The first five minutes of Lone Survivor feels like an advertisement for the Navy. The film opens with the training of Navy SEALS. With each one that rings the bell three times and quits, another perseveres and harnesses their freezing, shaking, breaking down bodies into an unconscious aggression.

Peter Berg brings his familiar Friday Night Lights style to this film, with each shot a mix of articulate calculation and handi-cam reality television that injects the scene with a sense of realism. Also familiar to this Berg joint is Taylor Kitch, who plays Michael Murphy, a bearded SEAL with a fiancé waiting for him back home. Alongside Kitch are Danny Dietz (Emile Hirsch), Matt ‘Axe’ Axelson (Ben Foster), and Marcus Luttrell, played by the enigmatic Mark Wahlberg, whose previously mediocre film Pain and Gain dictates that his performance here be one of the better in his career.

From early on, we learn that these four men are the main cogs in Operation Red Wings, a mission in Afghanistan to “Capture and kill Ahmad Shah,” a terrorist whose malevolent beheading of his enemy acts as our means of introduction. Throughout, Berg’s praise of the SEALS is hard to deny, but there’s a mystery within Lone Survivor insomuch as it’s unclear whether this praise is an ironic juxtaposition of sanctioned violence against terrorists, as opposed to sanctioned violence via terrorists. What I mean to suggest is that, in different contexts, the violence depicted and the authorized “use of deadly force” are lauded on screen when it comes from uniformed, family men (the SEALS), whereas it is condemned and fuel for hatred against the terrorist target.

While hiding out under trees that line the mountain towering over their target – a man who killed 20 soldiers the week before – the four men are stumbled upon by ostensible goat herders. It’s here that Berg offers the complicated calculus that is human life during war time, presenting three options for the four SEALS that are discovered during their mission: they can let the herders go and assume to get captured in the next hour; they can leave the herders tied up, take their chances and assume that the herders won’t make it down soon enough to send reinforcements; they can eliminate the threat.

And with the subsequent rhetoric, Berg creates a jumping off point for the discourse over whether or not there is a place for benevolence in war, or whether everyone outside of the uniform should be considered an enemy.

From the moment that Murphy’s ethos “Good things happen to good people” is debunked, the resulting firefight and correlating demolition of bodies is slow-played and visceral. Like Zero Dark Thirty did a few years ago, Lone Survivor chronicles the fractured mission moreso than it actionizes it. No heroic score accompanies the many chapters of combat, and there is seemingly no end in sight, lest the title be indicative of the ultimate result.

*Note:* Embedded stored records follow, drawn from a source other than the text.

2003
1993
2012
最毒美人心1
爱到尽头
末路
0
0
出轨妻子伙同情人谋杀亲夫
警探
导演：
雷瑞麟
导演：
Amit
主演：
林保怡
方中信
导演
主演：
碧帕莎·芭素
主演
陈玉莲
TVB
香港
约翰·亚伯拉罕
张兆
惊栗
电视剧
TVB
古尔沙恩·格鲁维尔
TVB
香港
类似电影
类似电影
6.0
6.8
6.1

As each soldier gets increasingly beaten up and closer to death, we are forced to see them as ubermenchen, wondering just how much longer they can survive, coerced to remember the opening scenes in which the training seemed to severe. At the same time, we are privy to a film that feels as if it veers into the “survival in isolation” genre that has been occupied this year by films like Gravity and All is Lost. However, here, nature is not to blame; here, the film thereomorphoses the Afghans, placing them akin to the wolves in The Grey or sharks in Open Water.

Regardless of Berg’s politics and castigation of man’s faith in man, the film is an exercise in slowing time, exemplifying the horrors of war as best can be done at a safe distance from theater screen.